'I spoke the truth'

FUMING: Axed Sadtu president Willie Madisha. Pic. Veli Nhlapo. 30/07/08. © Sowetan.
FUMING: Axed Sadtu president Willie Madisha. Pic. Veli Nhlapo. 30/07/08. © Sowetan.

Eric Naki

Eric Naki

Axed South African Democratic Teachers Union (Sadtu) president Willie Madisha says he was fired from the union because he spoke the truth in public about the missing R500000 involving SACP chief Blade Nzimande.

Speaking to journalists in Johannesburg yesterday Madisha said the union leadership agreed with him that he spoke the truth on the R500000 issue, but he was not supposed to say it in public.

The trade unionist, who will challenge his dismissal in the equality court, reiterated that his dismissal was the work of "conspirators" within Sadtu.

Madisha lashed out at what he called "political imbeciles who could not even pronounce their names properly" but campaigned against him, saying "Madisha is a counter-revolutionary".

Sadtu accused Madisha of not supporting Jacob Zuma as ANC president in Limpopo and for publicly saying that he gave the missing R500000 to SACP's Nzimande. The donation was from Pretoria businessman Charles Modise, who has since laid a criminal charge against Nzimande.

I don't know where this Zuma issue came from. I have great respect for both Zuma and Thabo Mbeki and all other ANC leaders. When I spoke at Mokopane (Limpopo) on December 16, I said women's rights must be respected because they were also human rights. I said women should not be raped because they wore miniskirts.

"These conspirators in our union mischievously changed what I said to say that I was referring to Jacob Zuma.

Regarding the R500 000 cash allegedly given to Nzimande, Madisha still insisted that "this is true".

"I merely told the police the facts as I knew them," he said. "I saw no reason to speak or to make an affidavit. There are witnesses who did the same.

"I was under constant pressure to defend myself because I admitted to receiving the money from Modise and handing it in. Eventually I had to say to who," he said.

He said he was asked by both Sadtu and Cosatu, of which he was also president, not to talk about the matter.

"What makes me happy is that I was dismissed not for lying. They say I spoke the truth publicly and I was not supposed to do that."

Madisha, who is a teacher at Ramabele High School in Zebediela, said he was not paid by the union, but only got groceries worth R2 500, a car and accommodation.

But he understands that all the perks will be withdrawn and he has to make do with his teaching salary.

Responding to Madisha's claims, Sadtu yesterday said its NEC ensured that Madisha had a fair disciplinary hearing with every opportunity to state his side of the case.

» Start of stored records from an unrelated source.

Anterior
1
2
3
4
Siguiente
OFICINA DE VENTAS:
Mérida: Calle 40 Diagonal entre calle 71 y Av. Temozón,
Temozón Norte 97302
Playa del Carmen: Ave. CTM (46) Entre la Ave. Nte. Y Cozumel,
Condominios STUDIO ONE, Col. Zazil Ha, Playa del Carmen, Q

"What Madisha is hiding from the public is that he admitted through his representative at the investigation enquiry that the utterances he made on SABC news were directed at Jacob Zuma," said Sadtu.

Madisha claimed he was denied natural justice because his shop steward representative was denied a chance to familiarise himself with "massive information" and charges against him.